Youth can apply to this program if they meet the following requirements:
- Were under the age of 31 as of June 15, 2012
- Came to the US before reaching your 16th birthday
- Have continuously resided in the US since June 15th 2007, up to the present time
- Were physically present in the US on June 15th 2012, and at the time of making your request for consideration of deferred action with USCIS
- Entered without inspection before June 15 2012 or your lawful immigration status expired as of June 15, 2012
- Are currently in school, have graduated or obtained a certificate of completion from high school, have obtained a general education development (GED) certificate, or are an honorably discharged veteran of the Coast Guard or Armed Forces of the US; and
- Have not been convicted of a felony, significant misdemeanor, three or more other misdemeanors, and do not otherwise pose a threat to national security or public safety.
How to Apply for Deferred Action for Childhood Arrivals
- Review guidelines
- Collect documents as evidence you meet the guidelines
- Complete USCIS Forms I-821D and I-765 at www.uscis.gov/I-821D (Please attend free community workshops for assistance with completing these forms. You may go to the counseling office for information on local events)
- Mail USCIS forms and fees (total $465)
- Visit your local USCIS Application Support Center for a scheduled biometrics services appointment
- Check the status of your request online
For the most current information please visit: www.uscis.gov/childhoodarrivals
AB540, is a California law passed in 2001. AB540 allows undocumented students to pay in-state tuition rates if they meet all of the following requirements:
1) Attended a California high school for 3 or more years.
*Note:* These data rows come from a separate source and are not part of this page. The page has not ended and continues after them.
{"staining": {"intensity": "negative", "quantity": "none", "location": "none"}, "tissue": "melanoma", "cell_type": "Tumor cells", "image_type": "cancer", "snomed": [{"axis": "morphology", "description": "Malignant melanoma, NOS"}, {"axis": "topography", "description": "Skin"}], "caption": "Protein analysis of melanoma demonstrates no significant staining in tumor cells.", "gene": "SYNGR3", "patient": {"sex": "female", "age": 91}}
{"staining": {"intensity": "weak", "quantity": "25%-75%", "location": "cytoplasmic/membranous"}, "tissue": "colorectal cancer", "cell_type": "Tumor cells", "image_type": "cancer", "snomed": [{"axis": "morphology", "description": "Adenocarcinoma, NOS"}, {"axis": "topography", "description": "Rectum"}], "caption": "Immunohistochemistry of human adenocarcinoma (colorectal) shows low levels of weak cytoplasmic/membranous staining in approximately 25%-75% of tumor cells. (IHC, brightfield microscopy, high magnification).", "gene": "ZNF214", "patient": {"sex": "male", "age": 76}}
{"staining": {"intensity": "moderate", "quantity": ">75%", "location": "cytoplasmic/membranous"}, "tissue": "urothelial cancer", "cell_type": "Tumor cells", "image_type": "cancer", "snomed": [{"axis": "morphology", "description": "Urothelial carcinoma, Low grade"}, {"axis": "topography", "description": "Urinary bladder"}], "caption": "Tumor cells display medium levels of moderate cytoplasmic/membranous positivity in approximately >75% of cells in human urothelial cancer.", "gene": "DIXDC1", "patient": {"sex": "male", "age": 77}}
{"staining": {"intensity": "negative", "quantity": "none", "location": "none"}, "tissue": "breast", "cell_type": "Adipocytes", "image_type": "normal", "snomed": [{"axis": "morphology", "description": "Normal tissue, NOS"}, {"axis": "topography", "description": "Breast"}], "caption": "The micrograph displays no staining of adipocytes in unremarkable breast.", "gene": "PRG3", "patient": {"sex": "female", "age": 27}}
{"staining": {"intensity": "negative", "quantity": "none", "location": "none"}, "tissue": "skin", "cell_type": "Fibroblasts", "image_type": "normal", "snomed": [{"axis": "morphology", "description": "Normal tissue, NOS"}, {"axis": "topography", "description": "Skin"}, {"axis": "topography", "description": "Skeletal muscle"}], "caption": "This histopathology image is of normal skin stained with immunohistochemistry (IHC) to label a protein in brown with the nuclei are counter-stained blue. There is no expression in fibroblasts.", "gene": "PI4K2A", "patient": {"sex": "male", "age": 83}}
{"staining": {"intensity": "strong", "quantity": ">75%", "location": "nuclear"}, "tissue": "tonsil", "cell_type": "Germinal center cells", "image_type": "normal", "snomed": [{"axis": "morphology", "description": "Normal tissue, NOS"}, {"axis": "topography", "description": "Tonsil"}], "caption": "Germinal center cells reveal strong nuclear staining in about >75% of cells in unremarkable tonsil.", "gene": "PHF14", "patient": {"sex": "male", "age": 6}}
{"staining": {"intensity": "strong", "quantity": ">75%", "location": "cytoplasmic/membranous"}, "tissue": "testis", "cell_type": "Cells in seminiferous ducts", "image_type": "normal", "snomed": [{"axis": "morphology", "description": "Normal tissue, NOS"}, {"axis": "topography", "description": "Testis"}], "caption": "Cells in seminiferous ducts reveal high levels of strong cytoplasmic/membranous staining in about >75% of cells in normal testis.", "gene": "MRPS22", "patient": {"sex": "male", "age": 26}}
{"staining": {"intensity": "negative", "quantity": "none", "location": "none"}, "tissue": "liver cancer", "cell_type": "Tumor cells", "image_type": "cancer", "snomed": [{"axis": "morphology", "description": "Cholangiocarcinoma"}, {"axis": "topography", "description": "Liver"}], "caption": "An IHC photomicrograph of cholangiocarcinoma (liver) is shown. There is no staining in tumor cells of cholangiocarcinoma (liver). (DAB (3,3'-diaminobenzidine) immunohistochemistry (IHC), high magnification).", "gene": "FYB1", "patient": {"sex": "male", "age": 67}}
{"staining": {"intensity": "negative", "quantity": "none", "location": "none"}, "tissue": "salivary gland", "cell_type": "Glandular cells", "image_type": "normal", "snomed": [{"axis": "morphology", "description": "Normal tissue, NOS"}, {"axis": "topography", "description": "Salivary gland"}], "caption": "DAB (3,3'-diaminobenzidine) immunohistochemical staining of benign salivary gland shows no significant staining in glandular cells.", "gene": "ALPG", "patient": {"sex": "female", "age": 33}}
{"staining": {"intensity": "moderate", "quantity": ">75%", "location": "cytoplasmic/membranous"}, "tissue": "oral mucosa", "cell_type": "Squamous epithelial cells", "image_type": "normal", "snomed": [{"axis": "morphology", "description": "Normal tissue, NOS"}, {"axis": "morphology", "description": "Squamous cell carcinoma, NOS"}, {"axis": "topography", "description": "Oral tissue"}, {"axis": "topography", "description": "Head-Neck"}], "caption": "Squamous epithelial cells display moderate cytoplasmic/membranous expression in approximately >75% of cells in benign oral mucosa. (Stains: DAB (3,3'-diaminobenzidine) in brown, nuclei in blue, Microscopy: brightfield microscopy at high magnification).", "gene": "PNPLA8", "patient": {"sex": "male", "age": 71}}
2) Graduated from a California high school with a high school diploma or attained the equivalent (GED).
3) After accepted to a California public university or college, if undocumented, the student mus file an affidavit with the intended college or university stating their eligibility under AB540 and intention of applying for a lawful immigration status as soon as they are eligible.
California Dream Act AB130 and AB131 passed and signed by California Jerry Brown in 2011
AB130 (Go into effect January 1st 2012)
In the past, California public colleges and universities were bound by the state to withhold financial assistance to their undocumented students. AB130 gives California public colleges and universities the opportunity to allow undocumented students to apply and compete for scholarships awards. These include scholarships funded through private donors, alumni contributions or individual departmental efforts. Students must visit a financial aid officer at their current college/university.
AB131 (Provisions of AB131 will go into affect January 1st 2013 for the Fall 2013)
In the past, the State of California did not administer a financial aid program that included undocumented students. This bill now allows undocumented students who qualify for AB540 to participate in state funded financial aid programs. AB 131 calls for California's community colleges to allow students to apply for the Board of Governor's Fee Waivers, which waive the educational fees of qualifying low-income students and qualify for Cal Grants.
California Dream Act Application
You can do it!!! Si Se Puede!!!
- You are not alone. Thousands of undocumented students have gone to college in the US and graduated. This won't be easy but you can do it.
- Get comfortable asking for help. Find people you can trust to help you navigate the college process.
- Practice telling "your story" as many private scholarships require a face-to-face interview.
- Even if you intend to go to UC, CSU, or private school, you should apply to your local community college as a backup plan.
- Once in college, join student support groups (AB540 student groups) to network and find out about other scholarship opportunities.
- Go back to your community and share your story with other younger students in your same situation.